The Intervention
By Marjorie Drake
The little garden fences now protect weeds. The wires, twisted and rusty, collapse in places, and lie on the ground. Inside, the faded red linoleum in the kitchen is lifting up at the seams. Toothpaste is smeared on the sink, dust motes float in shafts of light and settle on the coffee table and bookshelves.
He forgets to turn on the lights sometimes. Dusk darkens the living room while he sits in front of the television, in the worn leather chair that’s always been his chair. Almost a year has passed, and their bedroom remains unchanged: Her clothes on the left side of the closet, his on the right; the small jewelry chest on the bureau next to a yellow box of Jean Nate powder. He still sleeps on the left side of the bed; making the bed would be easy in the morning, the right side still unrumpled.
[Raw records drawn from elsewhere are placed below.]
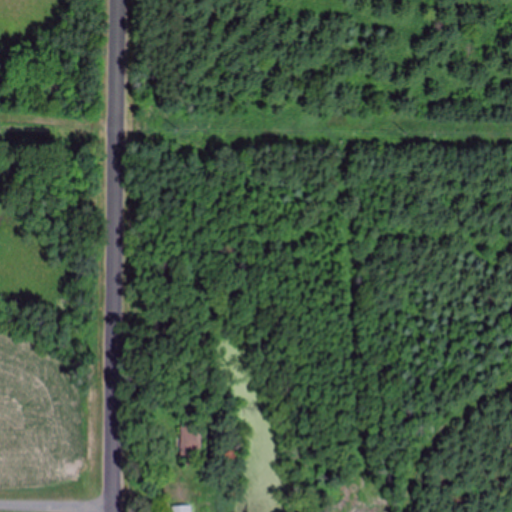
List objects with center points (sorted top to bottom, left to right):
road: (116, 256)
building: (190, 442)
building: (180, 508)
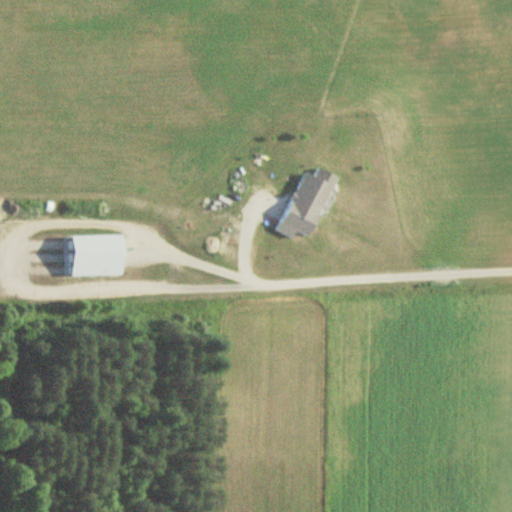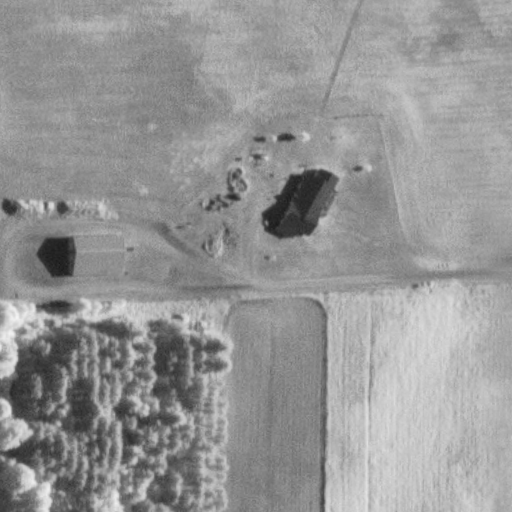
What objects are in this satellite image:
building: (298, 207)
road: (342, 282)
road: (113, 287)
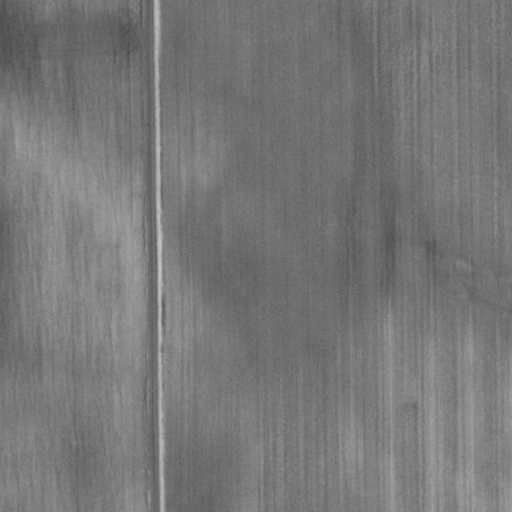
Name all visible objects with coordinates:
road: (146, 256)
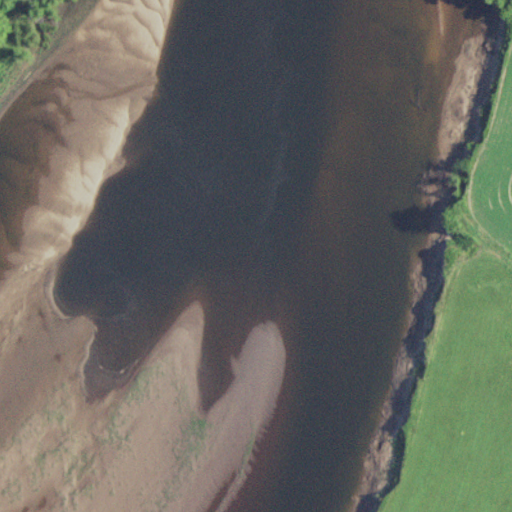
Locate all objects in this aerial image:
river: (330, 259)
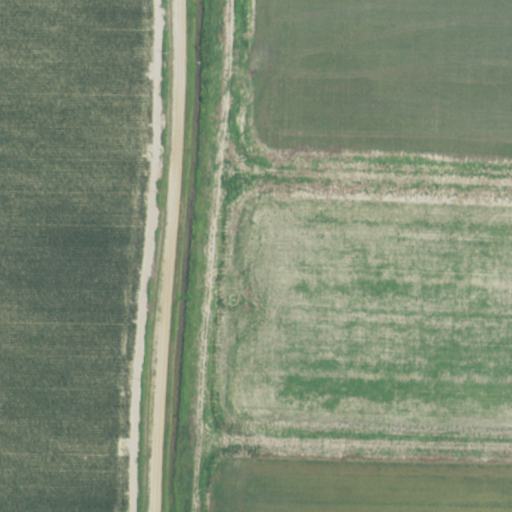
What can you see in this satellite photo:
road: (165, 255)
Just pull the blanket and sheet up over the left side, straighten the white bedspread, maybe place the pillows she embroidered with flowers in a pleasing arrangement on top. He doesn’t make the bed.
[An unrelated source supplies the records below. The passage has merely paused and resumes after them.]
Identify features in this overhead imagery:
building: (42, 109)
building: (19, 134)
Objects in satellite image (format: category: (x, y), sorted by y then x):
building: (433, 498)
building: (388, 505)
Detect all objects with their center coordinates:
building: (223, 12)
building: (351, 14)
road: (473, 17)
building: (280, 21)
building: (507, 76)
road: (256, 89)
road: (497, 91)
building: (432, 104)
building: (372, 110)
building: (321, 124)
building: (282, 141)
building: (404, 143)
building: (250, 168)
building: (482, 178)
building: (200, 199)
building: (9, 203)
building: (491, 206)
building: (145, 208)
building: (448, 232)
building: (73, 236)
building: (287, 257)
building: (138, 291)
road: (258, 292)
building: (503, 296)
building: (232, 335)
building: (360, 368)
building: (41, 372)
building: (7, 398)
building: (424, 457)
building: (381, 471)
Nor will he pack up her clothes and jewelry, or change anything at all. Not yet. The only change is incidental, the addition of dirt, the subtraction of order. The flowers die behind the wire fences, and in dry pots around the house.
Everyone agrees. Something must be done. Plans have been made, postponed, re-scheduled. He doesn’t want to move anything. He doesn’t want to move himself. The adult children just want to look away.
The day comes when the guilt outweighs the feeble excuses. The adult children arrive, to empty the closet and bureau drawers, and mark her belongings for disposal. A silver bracelet to a favored granddaughter, a new wool coat to Goodwill, moth-eaten sweaters to the dump...
He sits on the left edge of the bed, looking down at his shoes.
One son removes the little wire fences and mows the grass and weeds. You can almost see the flowers that were there, if you squint and don’t exhale.